High Blood Pressure

Having your child’s blood pressure checked is routine during their annual well visit. That’s because high blood pressure (hypertension) gives doctors a sense of their overall risk of future heart disease.

This condition occurs in about 3 percent of children. With increasing prevalence of obesity, elevated blood pressure in children is more common. Usually we work with the pediatric nephrology department to determine the cause of this condition. Possibilities include heart conditions, kidney disease, and hormones. Once we determine the cause of hypertension, treatment is focused on the cause of problem. The majority of cases are multifactorial and we will design a management plan based on your child’s individual needs. Also, we monitor to see if hypertension is having any other effects on the heart.
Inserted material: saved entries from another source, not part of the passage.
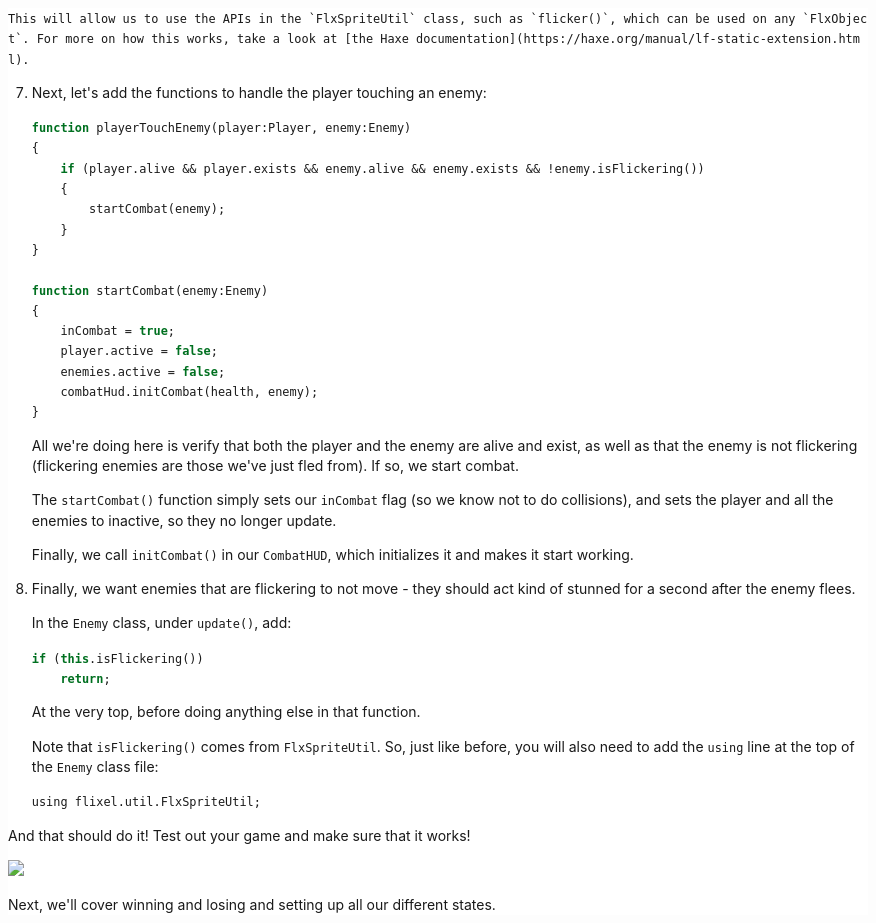 	This will allow us to use the APIs in the `FlxSpriteUtil` class, such as `flicker()`, which can be used on any `FlxObject`. For more on how this works, take a look at [the Haxe documentation](https://haxe.org/manual/lf-static-extension.html).

7. Next, let's add the functions to handle the player touching an enemy:

	```haxe
	function playerTouchEnemy(player:Player, enemy:Enemy)
	{
		if (player.alive && player.exists && enemy.alive && enemy.exists && !enemy.isFlickering())
		{
			startCombat(enemy);
		}
	}

	function startCombat(enemy:Enemy)
	{
		inCombat = true;
		player.active = false;
		enemies.active = false;
		combatHud.initCombat(health, enemy);
	}
	```

	All we're doing here is verify that both the player and the enemy are alive and exist, as well as that the enemy is not flickering (flickering enemies are those we've just fled from). If so, we start combat.

	The `startCombat()` function simply sets our `inCombat` flag (so we know not to do collisions), and sets the player and all the enemies to inactive, so they no longer update.

	Finally, we call `initCombat()` in our `CombatHUD`, which initializes it and makes it start working.

8. Finally, we want enemies that are flickering to not move - they should act kind of stunned for a second after the enemy flees.

	In the `Enemy` class, under `update()`, add:

	```haxe
	if (this.isFlickering())
		return;
	```

	At the very top, before doing anything else in that function.

	Note that `isFlickering()` comes from `FlxSpriteUtil`. So, just like before, you will also need to add the `using` line at the top of the `Enemy` class file:

	```haxe
	using flixel.util.FlxSpriteUtil;
	```

And that should do it! Test out your game and make sure that it works!

![](../images/01_tutorial/browser_combat_hud.png)

Next, we'll cover winning and losing and setting up all our different states.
We check blood pressure using an arm cuff. We pump the cuff full of air, which restricts your blood flow for a few seconds. As we release the pressure, your blood starts flowing again, and your health care provider can listen to this flow with a stethoscope. With each heartbeat, your heart is pushing blood through your arteries. This pushing creates pressure on your arteries, or major blood vessels; we call it blood pressure. You want to have the right amount of blood flowing through your arteries. As with air in tires, you don’t want to have too much pressure or too little. 

Blood pressure readings give us two numbers. The first number (systolic) tells us how blood flows when it is moving at its fastest, right after the cuff stops squeezing the arm and the blood vessels within. The second (diastolic) gives us the blood pressure when the blood vessel is relaxed. If either number is too high, your heart is working harder than it should. There are two types of blood pressure. Some types have no clear cause (called primary or essential). Others (called secondary) stem from problems with your sleep, kidneys, adrenal glands, thyroids, or heart defects or certain medications.
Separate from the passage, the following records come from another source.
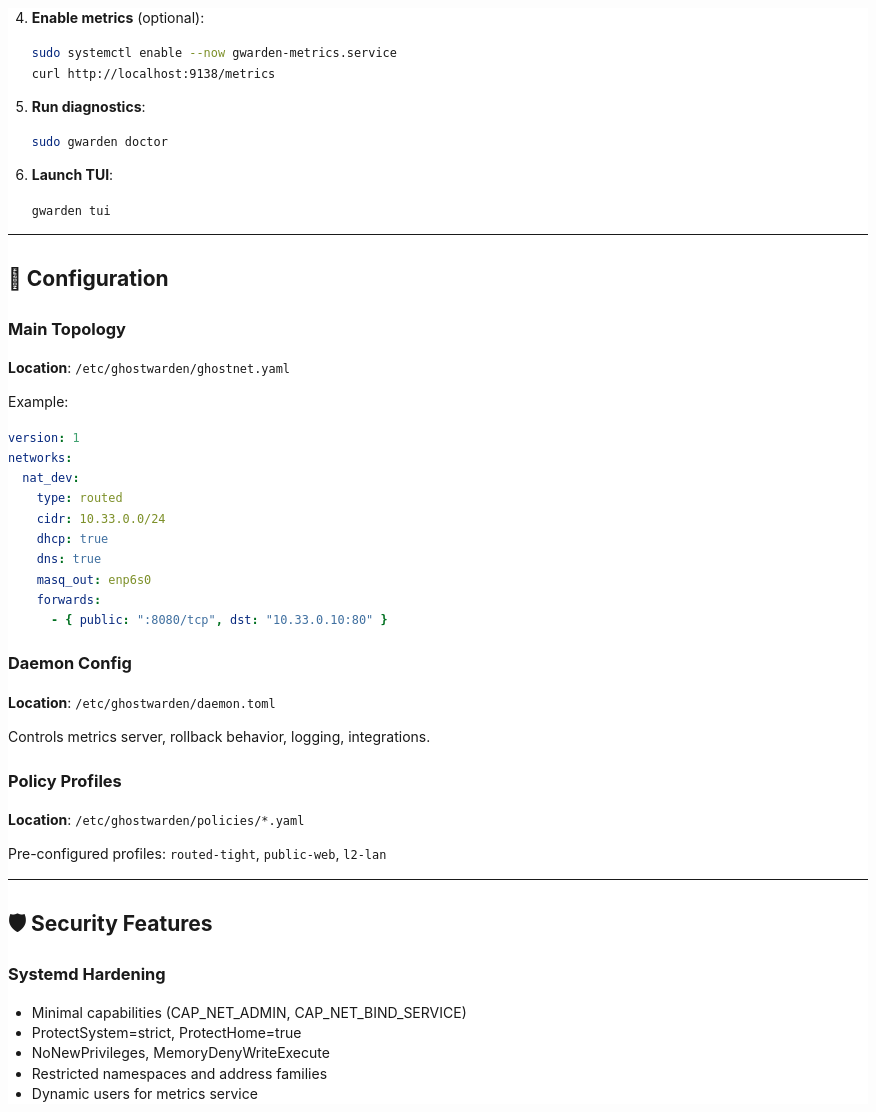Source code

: 4. **Enable metrics** (optional):
   ```bash
   sudo systemctl enable --now gwarden-metrics.service
   curl http://localhost:9138/metrics
   ```

5. **Run diagnostics**:
   ```bash
   sudo gwarden doctor
   ```

6. **Launch TUI**:
   ```bash
   gwarden tui
   ```

---

## 🔧 Configuration

### Main Topology
**Location**: `/etc/ghostwarden/ghostnet.yaml`

Example:
```yaml
version: 1
networks:
  nat_dev:
    type: routed
    cidr: 10.33.0.0/24
    dhcp: true
    dns: true
    masq_out: enp6s0
    forwards:
      - { public: ":8080/tcp", dst: "10.33.0.10:80" }
```

### Daemon Config
**Location**: `/etc/ghostwarden/daemon.toml`

Controls metrics server, rollback behavior, logging, integrations.

### Policy Profiles
**Location**: `/etc/ghostwarden/policies/*.yaml`

Pre-configured profiles: `routed-tight`, `public-web`, `l2-lan`

---

## 🛡️ Security Features

### Systemd Hardening
- Minimal capabilities (CAP_NET_ADMIN, CAP_NET_BIND_SERVICE)
- ProtectSystem=strict, ProtectHome=true
- NoNewPrivileges, MemoryDenyWriteExecute
- Restricted namespaces and address families
- Dynamic users for metrics service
If blood pressure is high, it is likely to rise over time. We divide blood pressure measurements into four categories:

  • Normal blood pressure: Below 120/80 mm Hg.
  • Elevated blood pressure. Your first number (systolic) is between 120 and 129 mm Hg and the second (diastolic) is less than 80 mm Hg.
  • Stage 1 hypertension. The systolic measurement is between 130 to 139 mm Hg or the diastolic pressure is 80 to 89 mm Hg.
  • Stage 2 hypertension. The systolic pressure is higher than 140 mm Hg or higher or the diastolic pressure is more than 90 mm Hg.

The above numbers are chosen from adult studies but can be used in children older than 12 years. For younger children we use age, gender, and height-specific cut-off values to define abnormalities.  Your child is at greater risk for high blood pressure if they are African American, overweight, or inactive, or if you have a positive family history of high blood pressure.


We treat high blood pressure with lifestyle changes or medications or both.

You can help your child make lifestyle changes such as:

  • Improving their diet: Encourage your child to eat plenty of fruit, vegetables, fish, and low-fat dairy. Avoid sugar-sweetened beverages. Avoid processed foods.
  • Getting plenty of exercise: Try to help your child get at least 60 minutes of moderate to vigorous physical activity daily (5 days a week). 
  • Controlling their body weight: Assist your child in maintaining a healthy weight or losing weight if necessary.
  • Managing stress: You can help your child lower stress by letting them know you are there to talk—if they want to—and listening to what they have to say before you respond. Decreasing stress can help the whole family. Your child’s doctor may also screen for depression and stress and refer for counseling if appropriate. 


We use a variety of types of medications to treat blood pressure. In general, medications can help your blood vessels open, which improves blood flow. We may use one or more of them. These include:

  • ACE inhibitors and angiotensin II receptor blockers: These help your blood vessels relax and open.
  • Calcium channel blockers: These relax and open narrowed blood vessels.
  • Diuretics: They help the body get rid of excess salt (sodium) and water.
  • Vasodilators: These can help your blood vessels relax and open.